[Instructions for the task]
In the entries below, count every line with the word "Christopher". Return only the count.

Dataset entries:
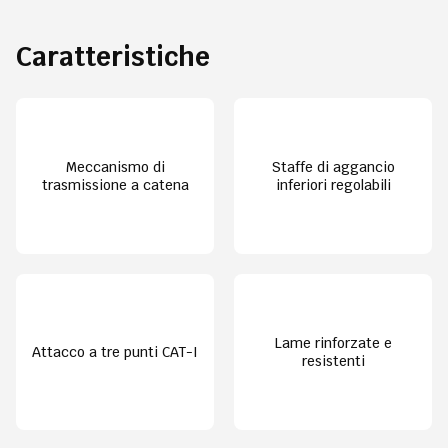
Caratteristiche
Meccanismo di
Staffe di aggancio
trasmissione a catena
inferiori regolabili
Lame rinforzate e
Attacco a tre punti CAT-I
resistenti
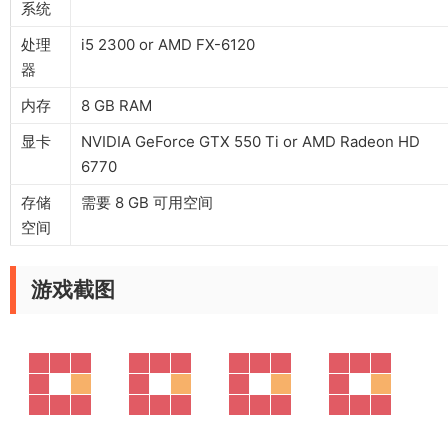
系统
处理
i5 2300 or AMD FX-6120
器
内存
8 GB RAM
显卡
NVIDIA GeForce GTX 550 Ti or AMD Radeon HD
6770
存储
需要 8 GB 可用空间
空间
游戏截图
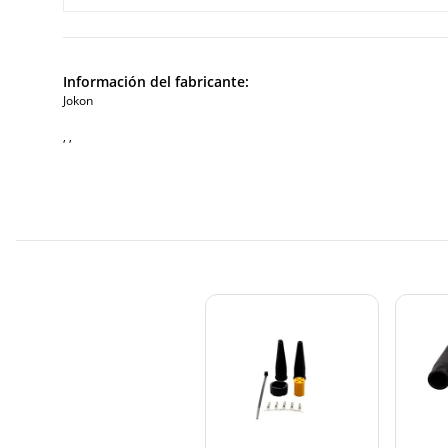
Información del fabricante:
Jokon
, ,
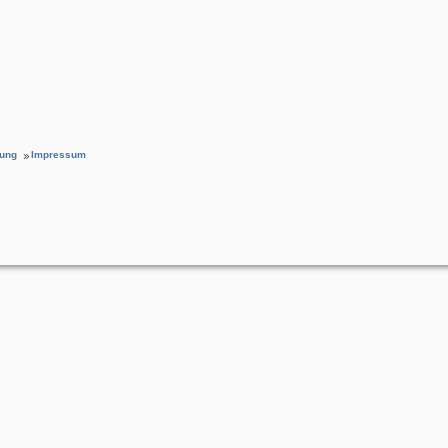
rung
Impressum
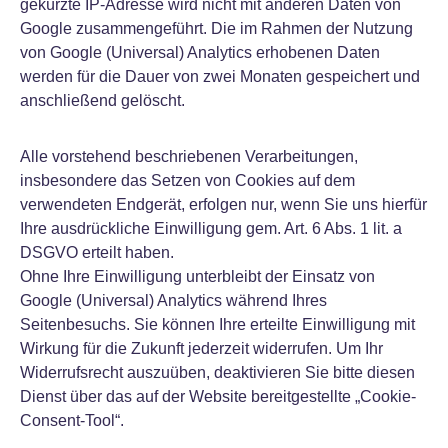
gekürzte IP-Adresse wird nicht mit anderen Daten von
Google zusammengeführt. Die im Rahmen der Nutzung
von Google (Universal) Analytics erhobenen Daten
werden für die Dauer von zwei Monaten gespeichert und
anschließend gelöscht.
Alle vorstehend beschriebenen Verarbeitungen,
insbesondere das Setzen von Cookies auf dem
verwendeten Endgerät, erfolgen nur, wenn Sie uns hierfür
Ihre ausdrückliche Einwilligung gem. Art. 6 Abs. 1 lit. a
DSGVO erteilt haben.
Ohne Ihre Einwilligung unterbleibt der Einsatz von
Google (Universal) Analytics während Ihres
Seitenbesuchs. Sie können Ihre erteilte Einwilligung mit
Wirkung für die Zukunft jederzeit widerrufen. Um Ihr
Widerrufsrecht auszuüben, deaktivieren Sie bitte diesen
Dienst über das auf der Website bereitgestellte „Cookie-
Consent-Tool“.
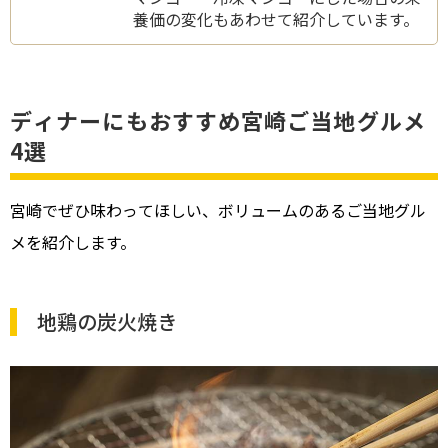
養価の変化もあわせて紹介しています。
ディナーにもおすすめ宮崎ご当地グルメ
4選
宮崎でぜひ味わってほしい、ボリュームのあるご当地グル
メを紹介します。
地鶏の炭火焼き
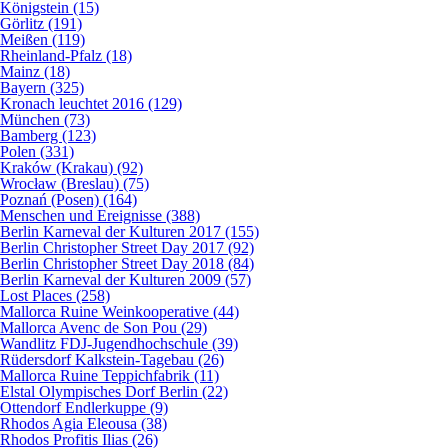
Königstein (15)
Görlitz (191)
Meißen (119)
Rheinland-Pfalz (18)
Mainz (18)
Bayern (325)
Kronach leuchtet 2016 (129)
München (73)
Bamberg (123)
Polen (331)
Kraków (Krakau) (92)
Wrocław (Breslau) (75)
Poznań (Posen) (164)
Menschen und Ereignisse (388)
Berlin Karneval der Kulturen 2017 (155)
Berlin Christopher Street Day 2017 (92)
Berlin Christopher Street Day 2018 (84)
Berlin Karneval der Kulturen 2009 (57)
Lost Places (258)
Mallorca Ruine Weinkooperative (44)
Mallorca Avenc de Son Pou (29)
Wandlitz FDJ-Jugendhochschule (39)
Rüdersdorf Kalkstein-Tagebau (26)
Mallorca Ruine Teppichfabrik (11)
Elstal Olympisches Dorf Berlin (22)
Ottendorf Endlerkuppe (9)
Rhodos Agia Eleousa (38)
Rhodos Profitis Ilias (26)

[Written response]
2